WHAT TO DO -
An exact copy of all the data is the required output.

- - - -

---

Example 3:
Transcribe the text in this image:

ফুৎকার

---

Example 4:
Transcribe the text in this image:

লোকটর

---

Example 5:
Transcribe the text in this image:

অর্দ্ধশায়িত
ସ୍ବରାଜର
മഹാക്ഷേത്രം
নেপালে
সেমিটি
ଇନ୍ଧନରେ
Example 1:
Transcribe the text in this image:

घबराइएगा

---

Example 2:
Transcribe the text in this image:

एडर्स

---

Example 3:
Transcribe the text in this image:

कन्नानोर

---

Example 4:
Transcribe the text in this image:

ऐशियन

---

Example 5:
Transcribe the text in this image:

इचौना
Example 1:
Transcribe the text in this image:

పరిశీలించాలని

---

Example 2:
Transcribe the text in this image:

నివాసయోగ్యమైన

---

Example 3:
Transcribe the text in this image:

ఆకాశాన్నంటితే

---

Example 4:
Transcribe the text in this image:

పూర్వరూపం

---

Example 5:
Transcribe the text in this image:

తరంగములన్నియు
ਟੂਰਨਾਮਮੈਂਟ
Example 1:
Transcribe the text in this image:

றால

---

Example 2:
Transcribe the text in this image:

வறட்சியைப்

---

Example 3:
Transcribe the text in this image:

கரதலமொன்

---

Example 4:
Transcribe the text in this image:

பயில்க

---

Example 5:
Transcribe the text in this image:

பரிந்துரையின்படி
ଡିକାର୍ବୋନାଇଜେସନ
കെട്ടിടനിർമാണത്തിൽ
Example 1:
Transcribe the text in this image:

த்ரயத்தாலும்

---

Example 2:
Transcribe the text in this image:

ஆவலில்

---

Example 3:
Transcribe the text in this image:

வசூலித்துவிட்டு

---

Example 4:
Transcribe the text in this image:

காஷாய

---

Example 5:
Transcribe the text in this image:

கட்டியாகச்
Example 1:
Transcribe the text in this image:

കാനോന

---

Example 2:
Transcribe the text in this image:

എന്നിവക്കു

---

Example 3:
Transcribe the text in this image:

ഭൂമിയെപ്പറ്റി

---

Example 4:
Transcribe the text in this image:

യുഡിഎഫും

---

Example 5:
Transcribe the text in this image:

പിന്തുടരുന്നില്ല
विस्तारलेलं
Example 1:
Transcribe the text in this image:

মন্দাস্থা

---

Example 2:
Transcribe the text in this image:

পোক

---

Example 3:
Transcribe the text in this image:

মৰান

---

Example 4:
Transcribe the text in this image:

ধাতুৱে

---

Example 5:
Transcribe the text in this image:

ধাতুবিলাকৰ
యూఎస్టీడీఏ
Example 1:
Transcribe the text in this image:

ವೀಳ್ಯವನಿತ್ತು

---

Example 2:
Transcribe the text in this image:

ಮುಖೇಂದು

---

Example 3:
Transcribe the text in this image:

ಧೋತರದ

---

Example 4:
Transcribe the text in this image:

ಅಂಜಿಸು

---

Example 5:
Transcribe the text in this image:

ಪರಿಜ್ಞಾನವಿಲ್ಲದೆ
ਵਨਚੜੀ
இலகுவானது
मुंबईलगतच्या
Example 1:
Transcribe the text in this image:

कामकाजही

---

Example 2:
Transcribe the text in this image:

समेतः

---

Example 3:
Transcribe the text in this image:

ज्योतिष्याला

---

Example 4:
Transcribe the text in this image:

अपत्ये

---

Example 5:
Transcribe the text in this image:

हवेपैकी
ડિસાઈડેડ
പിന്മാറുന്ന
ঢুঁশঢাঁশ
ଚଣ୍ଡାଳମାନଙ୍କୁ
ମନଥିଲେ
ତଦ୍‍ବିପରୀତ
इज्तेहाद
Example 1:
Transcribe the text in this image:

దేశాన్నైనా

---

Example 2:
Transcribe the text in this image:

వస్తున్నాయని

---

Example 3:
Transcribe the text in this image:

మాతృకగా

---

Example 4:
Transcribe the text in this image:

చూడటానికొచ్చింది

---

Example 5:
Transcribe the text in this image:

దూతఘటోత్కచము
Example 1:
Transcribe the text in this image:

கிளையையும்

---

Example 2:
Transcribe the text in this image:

- - - -

TASK ANSWER -
---

Example 3:
Transcribe the text in this image:

ফুৎকার

---

Example 4:
Transcribe the text in this image:

লোকটর

---

Example 5:
Transcribe the text in this image:

অর্দ্ধশায়িত
ସ୍ବରାଜର
മഹാക്ഷേത്രം
নেপালে
সেমিটি
ଇନ୍ଧନରେ
Example 1:
Transcribe the text in this image:

घबराइएगा

---

Example 2:
Transcribe the text in this image:

एडर्स

---

Example 3:
Transcribe the text in this image:

कन्नानोर

---

Example 4:
Transcribe the text in this image:

ऐशियन

---

Example 5:
Transcribe the text in this image:

इचौना
Example 1:
Transcribe the text in this image:

పరిశీలించాలని

---

Example 2:
Transcribe the text in this image:

నివాసయోగ్యమైన

---

Example 3:
Transcribe the text in this image:

ఆకాశాన్నంటితే

---

Example 4:
Transcribe the text in this image:

పూర్వరూపం

---

Example 5:
Transcribe the text in this image:

తరంగములన్నియు
ਟੂਰਨਾਮਮੈਂਟ
Example 1:
Transcribe the text in this image:

றால

---

Example 2:
Transcribe the text in this image:

வறட்சியைப்

---

Example 3:
Transcribe the text in this image:

கரதலமொன்

---

Example 4:
Transcribe the text in this image:

பயில்க

---

Example 5:
Transcribe the text in this image:

பரிந்துரையின்படி
ଡିକାର୍ବୋନାଇଜେସନ
കെട്ടിടനിർമാണത്തിൽ
Example 1:
Transcribe the text in this image:

த்ரயத்தாலும்

---

Example 2:
Transcribe the text in this image:

ஆவலில்

---

Example 3:
Transcribe the text in this image:

வசூலித்துவிட்டு

---

Example 4:
Transcribe the text in this image:

காஷாய

---

Example 5:
Transcribe the text in this image:

கட்டியாகச்
Example 1:
Transcribe the text in this image:

കാനോന

---

Example 2:
Transcribe the text in this image:

എന്നിവക്കു

---

Example 3:
Transcribe the text in this image:

ഭൂമിയെപ്പറ്റി

---

Example 4:
Transcribe the text in this image:

യുഡിഎഫും

---

Example 5:
Transcribe the text in this image:

പിന്തുടരുന്നില്ല
विस्तारलेलं
Example 1:
Transcribe the text in this image:

মন্দাস্থা

---

Example 2:
Transcribe the text in this image:

পোক

---

Example 3:
Transcribe the text in this image:

মৰান

---

Example 4:
Transcribe the text in this image:

ধাতুৱে

---

Example 5:
Transcribe the text in this image:

ধাতুবিলাকৰ
యూఎస్టీడీఏ
Example 1:
Transcribe the text in this image:

ವೀಳ್ಯವನಿತ್ತು

---

Example 2:
Transcribe the text in this image:

ಮುಖೇಂದು

---

Example 3:
Transcribe the text in this image:

ಧೋತರದ

---

Example 4:
Transcribe the text in this image:

ಅಂಜಿಸು

---

Example 5:
Transcribe the text in this image:

ಪರಿಜ್ಞಾನವಿಲ್ಲದೆ
ਵਨਚੜੀ
இலகுவானது
मुंबईलगतच्या
Example 1:
Transcribe the text in this image:

कामकाजही

---

Example 2:
Transcribe the text in this image:

समेतः

---

Example 3:
Transcribe the text in this image:

ज्योतिष्याला

---

Example 4:
Transcribe the text in this image:

अपत्ये

---

Example 5:
Transcribe the text in this image:

हवेपैकी
ડિસાઈડેડ
പിന്മാറുന്ന
ঢুঁশঢাঁশ
ଚଣ୍ଡାଳମାନଙ୍କୁ
ମନଥିଲେ
ତଦ୍‍ବିପରୀତ
इज्तेहाद
Example 1:
Transcribe the text in this image:

దేశాన్నైనా

---

Example 2:
Transcribe the text in this image:

వస్తున్నాయని

---

Example 3:
Transcribe the text in this image:

మాతృకగా

---

Example 4:
Transcribe the text in this image:

చూడటానికొచ్చింది

---

Example 5:
Transcribe the text in this image:

దూతఘటోత్కచము
Example 1:
Transcribe the text in this image:

கிளையையும்

---

Example 2:
Transcribe the text in this image:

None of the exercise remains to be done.